My thinking when I posted my comment above was that any diff format used in the repository could be treated as an "internal" format, and any actual merges that you perform could use any merge strategy that they like, as long as the commit code converted it into the repository's format on the way in. Which is why I pointed out that git also uses an internal diff format. However, if your point is that hg uses an internal format which cannot store particular changes to files correctly, or requires excessive engineering, then yes, that would be a problem and I see where you are coming from. I do very much like the conceptual simplicity of git.

wnoise · on April 18, 2011

That's just an optimization. The semantics are still stored snapshots, and the diffs can be from any version of any file (blob) to any other.

DannoHung · on April 18, 2011

Was the Camp project expected to create a non-exponential algorithm at the edges?

Matt_Rose · on April 18, 2011

Nice to see Bram Cohen coming to the same conclusion I did. Having two branches constantly cross-merging is a bad idea, no matter what SCM you use.

apenwarr · on April 18, 2011

I'm pretty sure the example in this article wouldn't confuse git: weirdness like this is the reason git has the "recursive" merge algorithm instead of just doing a plain three-way merge. A recursive merge basically tries to merge some of the parents together before doing the final merge, which resolves this sort of case.

I do criss-cross merges between git branches all the time with no ill effects. Maybe non-git VCSes can't handle this sort of thing.

ob · on April 18, 2011

You need to do criss-cross merges that revert previous commits on one or both sides of the merges. If you're not reverting you're not hitting Bram's corners.

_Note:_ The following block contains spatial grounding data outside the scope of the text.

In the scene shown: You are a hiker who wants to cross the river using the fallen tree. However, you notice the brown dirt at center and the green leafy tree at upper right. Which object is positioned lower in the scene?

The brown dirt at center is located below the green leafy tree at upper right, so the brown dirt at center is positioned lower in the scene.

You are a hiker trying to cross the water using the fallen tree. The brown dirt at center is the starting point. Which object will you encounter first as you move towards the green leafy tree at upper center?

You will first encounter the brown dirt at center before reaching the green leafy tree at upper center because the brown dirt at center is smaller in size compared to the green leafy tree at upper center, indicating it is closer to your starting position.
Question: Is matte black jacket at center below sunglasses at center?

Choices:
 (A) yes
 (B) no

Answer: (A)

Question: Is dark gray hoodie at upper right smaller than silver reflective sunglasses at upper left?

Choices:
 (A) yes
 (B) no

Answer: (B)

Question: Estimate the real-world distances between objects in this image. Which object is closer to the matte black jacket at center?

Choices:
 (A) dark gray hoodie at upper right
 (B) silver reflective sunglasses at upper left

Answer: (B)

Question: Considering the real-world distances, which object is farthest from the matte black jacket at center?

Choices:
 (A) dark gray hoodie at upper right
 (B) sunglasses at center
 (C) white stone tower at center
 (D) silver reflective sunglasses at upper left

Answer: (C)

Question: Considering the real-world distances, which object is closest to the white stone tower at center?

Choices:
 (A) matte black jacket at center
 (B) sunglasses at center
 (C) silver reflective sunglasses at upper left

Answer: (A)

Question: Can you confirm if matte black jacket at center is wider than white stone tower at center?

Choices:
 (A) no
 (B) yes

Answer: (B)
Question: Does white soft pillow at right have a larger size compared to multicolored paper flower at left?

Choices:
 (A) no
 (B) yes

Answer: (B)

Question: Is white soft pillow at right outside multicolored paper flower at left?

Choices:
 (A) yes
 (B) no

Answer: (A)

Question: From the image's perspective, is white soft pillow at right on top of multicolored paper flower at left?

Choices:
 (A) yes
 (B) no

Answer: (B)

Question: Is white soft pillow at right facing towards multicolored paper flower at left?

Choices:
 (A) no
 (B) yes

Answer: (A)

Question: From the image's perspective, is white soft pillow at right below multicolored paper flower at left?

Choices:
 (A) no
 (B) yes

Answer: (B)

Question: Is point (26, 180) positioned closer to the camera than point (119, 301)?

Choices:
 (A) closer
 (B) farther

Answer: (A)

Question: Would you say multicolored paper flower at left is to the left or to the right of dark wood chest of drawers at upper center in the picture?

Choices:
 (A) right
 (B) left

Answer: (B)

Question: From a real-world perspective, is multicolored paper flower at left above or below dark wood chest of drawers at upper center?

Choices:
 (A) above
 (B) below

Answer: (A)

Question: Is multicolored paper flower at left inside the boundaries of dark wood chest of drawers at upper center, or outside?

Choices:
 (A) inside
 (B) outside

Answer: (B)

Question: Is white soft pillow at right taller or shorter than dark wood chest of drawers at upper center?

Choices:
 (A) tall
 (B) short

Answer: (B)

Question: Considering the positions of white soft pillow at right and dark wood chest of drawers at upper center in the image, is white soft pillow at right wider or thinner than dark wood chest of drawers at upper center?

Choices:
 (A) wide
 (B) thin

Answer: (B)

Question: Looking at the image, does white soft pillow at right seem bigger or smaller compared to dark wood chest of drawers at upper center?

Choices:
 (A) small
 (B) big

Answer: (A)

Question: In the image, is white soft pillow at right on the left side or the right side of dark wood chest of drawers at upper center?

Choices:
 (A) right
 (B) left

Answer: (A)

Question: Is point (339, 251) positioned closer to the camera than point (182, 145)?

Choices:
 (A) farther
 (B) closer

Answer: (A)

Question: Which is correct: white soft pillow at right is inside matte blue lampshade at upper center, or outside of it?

This is a though corner case and I'm pretty sure you can confuse any source control system currently in production with cases like this. BitKeeper has some theoretical solutions, but we haven't gotten around to actually test them in production.

codex · on April 18, 2011

I stopped reading after the first sentence. The author takes some liberties with the definition of "eventual consistency.". Either he doesn't know what it means, or he likes to demolish terms which used to be defined precisely.

cdavid · on April 18, 2011

Or maybe you are expecting one context and the author is using a different one. This is quite likely given the author (a well known hacker, and having worked in particular on this exact problem through his project codeville)

random42 · on April 18, 2011

On a related note, to establish the credential of the author, he is the creator of BitTorrent protocol.

http://en.wikipedia.org/wiki/Bram_Cohen

jacobolus · on April 18, 2011

And has worked quite a bit on the revision control diff/merge problem, e.g. http://bramcohen.livejournal.com/37690.html

shasta · on April 18, 2011

Why do you think he's using the term incorrectly? He just means that, with git, the order in which you apply patches matters. In a scenario where people are distributing patches and applying them as they receive them, this implies a lack of eventual consistency.

codex · on April 18, 2011

That's the lack of the associative property. Eventual consistency means that updates will eventually be propagated to all replicas in a distributed system and that all replicas will be consistent. Not the same thing, at all.

shasta · on April 18, 2011

Commutative, not associative. And the commutative property is exactly what's required to guarantee eventual consistency when patches are being applied in the order they are received since it ensures that order of application doesn't matter. Of course, if you have all of the updates, you can achieve eventual consistency without commutativity by periodically reapplying all of the patches from scratch in a deterministic order. But IMO his intended meaning was both clear and correct.

closedbracket · on April 18, 2011

Mr. Joy is a really ironic name.

mrwhy2k · on April 18, 2011

Holy crap... someone still uses LiveJournal as their blog.